Komisi Informasi Jamin Akses Masyarakat ke Badan Publik
BANDUNG, SATUHARAPAN.COM - Komisioner Komisi Informasi Pusat (KIP), Hendra J Kede, mengatakan Komisi Informasi menjamin masyarakat untuk mendapatkan informasi dan dokumen apa pun yang ada di badan publik.
“Komisi Informasi itu bertugas menjamin. Nah karena menjamin maka prosesnya yang pertama tentu adalah masyarakat itu berinteraksi, berkorespondensi dengan badan publik itu,” kata Hendra kepada satuharapan.com di Bandung, hari Kamis (3/5).
Hendra mengatakan substansi dasar dari Undang-Undang Republik Indonesia Nomor 14 Tahun 2008 Tentang Keterbukaan Informasi Publik yaitu untuk meningkatkan kualitas demokrasi baik demokrasi politik, demokrasi ekonomi, maupun segala aspek terkait dengan demokrasi. Dengan meningkatnya kualitas demokrasi itu diharapkan maka kualitas hidup masyarakat meningkat juga karena negara dikelola sesuai dengan prinsip-prinsip demokrasi.

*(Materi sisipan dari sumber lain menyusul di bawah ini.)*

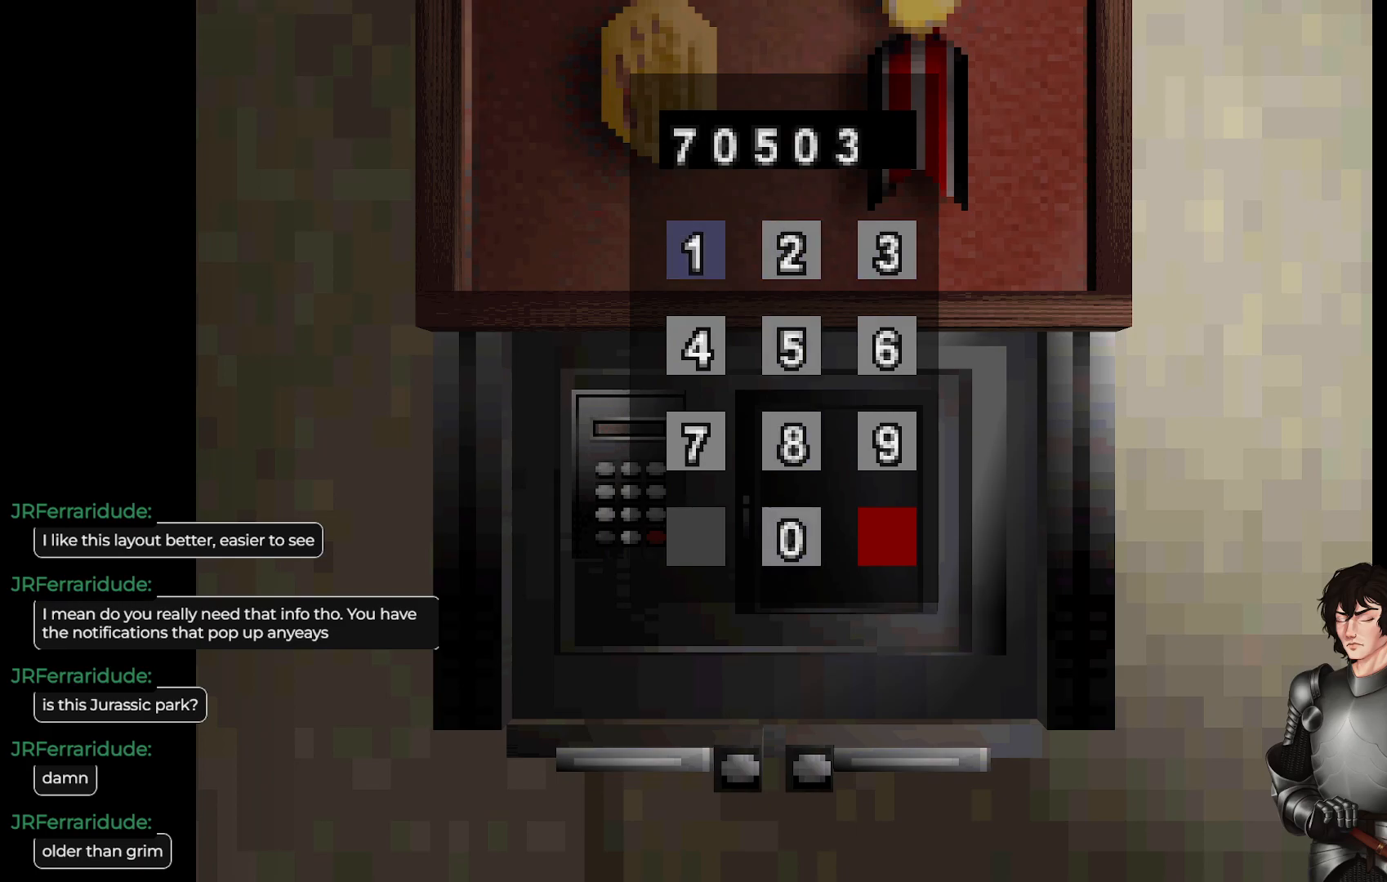
{"buttons": [], "left_stick": "center", "right_stick": "center", "events": [[267, "R2", "down"], [417, "R2", "up"]]}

“Demokrasi itu ada partisipasi masyarakat dan lain sebagainya,” katanya.
Menurut Hendra, khusus tentang akses kepada informasi itu masyarakat bisa menggunakan informasi dan dokumen apa pun yang ada di badan publik untuk mengembangkan dirinya.
Pasal 1 ayat 3 UU Nomor 14 Tahun 2008 berbunyi Badan Publik adalah lembaga eksekutif, legislatif, yudikatif, dan badan lain yang fungsi dan tugas pokoknya berkaitan dengan penyelenggaraan negara, yang sebagian atau seluruh dananya bersumber dari Anggaran Pendapatan dan Belanja Negara dan/atau Anggaran Pendapatan dan Belanja Daerah, atau organisasi nonpemerintah sepanjang sebagian atau seluruh dananya bersumber dari Anggaran Pendapatan dan Belanja Negara dan/atau Anggaran Pendapatan dan Belanja Daerah, sumbangan masyarakat, dan/atau luar negeri.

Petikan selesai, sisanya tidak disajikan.